I've sent dozens of messages (not hundreds yet), along with "winks" (do these even work? or do women actually find them silly at best, offensive at the least?), with no response. I am paid on POF so I can see where a ton aren't read. A few read, some read then deleted and some deleted outright. I respect the deleted ones, so I don't even bother. A few of those were probably out of my league anyway (I was too old, or they were way more active or maybe interests didn't match). I had hoped that I would have gotten a little more response out of the others, especially ones who were mutual "meet me" that POF has. But even that didn't garner a response. So then I don't know if sending more messages is expected, tacky, pestering, or what. I feel like I need to based on what some women seem to be saying because mine are probably getting lost in the shuffle and I need to work at keeping myself visible.

The same pigs have shown up on all of the dating apps I have used. I originally started with plenty of fish, where I met two very good long-term friends, but no romantic chemistry. The majority of the other users were soliciting inappropriate photos and sending them as well. A few mentally unstable messages followed rejections. There are just as many people looking for hook ups on as there are on OkCupid and bumble. Disappointing as to what society has become.

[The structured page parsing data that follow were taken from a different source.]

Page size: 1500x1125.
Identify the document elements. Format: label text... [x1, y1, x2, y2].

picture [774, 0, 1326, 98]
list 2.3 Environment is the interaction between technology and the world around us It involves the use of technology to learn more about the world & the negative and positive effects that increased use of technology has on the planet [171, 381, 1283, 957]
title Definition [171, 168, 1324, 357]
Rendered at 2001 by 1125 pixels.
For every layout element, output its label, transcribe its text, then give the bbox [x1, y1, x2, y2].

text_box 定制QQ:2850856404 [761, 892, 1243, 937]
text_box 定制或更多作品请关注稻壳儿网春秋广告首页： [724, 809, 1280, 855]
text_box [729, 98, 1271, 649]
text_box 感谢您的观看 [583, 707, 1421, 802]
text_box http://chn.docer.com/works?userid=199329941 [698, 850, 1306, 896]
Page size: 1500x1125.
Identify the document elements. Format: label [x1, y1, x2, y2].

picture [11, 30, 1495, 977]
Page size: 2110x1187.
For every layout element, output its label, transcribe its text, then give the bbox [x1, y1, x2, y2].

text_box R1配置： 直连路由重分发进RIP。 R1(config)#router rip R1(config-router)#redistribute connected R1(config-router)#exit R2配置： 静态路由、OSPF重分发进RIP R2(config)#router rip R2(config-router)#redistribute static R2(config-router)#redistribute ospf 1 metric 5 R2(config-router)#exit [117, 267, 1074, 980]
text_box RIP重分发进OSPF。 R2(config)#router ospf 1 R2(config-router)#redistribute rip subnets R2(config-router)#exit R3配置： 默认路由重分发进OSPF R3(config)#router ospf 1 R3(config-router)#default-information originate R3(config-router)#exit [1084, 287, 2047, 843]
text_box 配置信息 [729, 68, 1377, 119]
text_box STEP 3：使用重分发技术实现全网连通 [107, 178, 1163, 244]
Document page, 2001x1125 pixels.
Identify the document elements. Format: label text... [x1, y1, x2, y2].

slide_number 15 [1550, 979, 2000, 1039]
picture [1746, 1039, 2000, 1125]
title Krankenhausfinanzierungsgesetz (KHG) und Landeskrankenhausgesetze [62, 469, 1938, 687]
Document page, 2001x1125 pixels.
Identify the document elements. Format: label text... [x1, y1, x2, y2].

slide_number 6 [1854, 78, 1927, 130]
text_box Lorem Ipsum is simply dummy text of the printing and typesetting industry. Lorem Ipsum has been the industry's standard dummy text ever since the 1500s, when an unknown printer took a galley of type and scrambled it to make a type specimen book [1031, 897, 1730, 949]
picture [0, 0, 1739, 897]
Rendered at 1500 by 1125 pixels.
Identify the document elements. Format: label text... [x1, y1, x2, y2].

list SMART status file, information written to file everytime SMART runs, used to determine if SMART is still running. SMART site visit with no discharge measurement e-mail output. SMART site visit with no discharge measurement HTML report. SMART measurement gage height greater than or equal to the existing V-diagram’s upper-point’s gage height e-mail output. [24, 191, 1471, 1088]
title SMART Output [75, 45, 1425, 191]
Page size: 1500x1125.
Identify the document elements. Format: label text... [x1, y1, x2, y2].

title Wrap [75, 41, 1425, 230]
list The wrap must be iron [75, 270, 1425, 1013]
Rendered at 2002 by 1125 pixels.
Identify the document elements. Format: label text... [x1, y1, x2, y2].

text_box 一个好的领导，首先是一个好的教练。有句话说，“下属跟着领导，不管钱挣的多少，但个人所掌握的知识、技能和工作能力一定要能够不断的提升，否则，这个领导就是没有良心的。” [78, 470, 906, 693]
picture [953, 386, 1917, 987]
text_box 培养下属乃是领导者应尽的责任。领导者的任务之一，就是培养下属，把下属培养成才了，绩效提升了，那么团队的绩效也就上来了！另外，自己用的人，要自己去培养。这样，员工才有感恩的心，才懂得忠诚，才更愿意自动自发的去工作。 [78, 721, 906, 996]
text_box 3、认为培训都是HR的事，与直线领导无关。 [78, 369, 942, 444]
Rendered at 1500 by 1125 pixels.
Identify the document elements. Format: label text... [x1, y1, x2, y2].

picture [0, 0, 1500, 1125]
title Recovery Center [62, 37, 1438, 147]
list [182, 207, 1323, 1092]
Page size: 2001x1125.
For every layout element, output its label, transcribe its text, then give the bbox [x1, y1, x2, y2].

I also try to not be unrealistic as far as types of women I try to engage. I am 57, 6' 7", a little under 755 lbs, no paunch, somewhat athletic and active, and I feel I am decent looking (but have no idea how to quantify that). After reading about how to write a profile, I feel I've written a strategically thorough yet somewhat concise one. I will say that overall, I am an eclectic type that's hard to describe very thoroughly: artsy, scientific, really into aesthetics, research, languages and cultures, and musical (performance and compositions).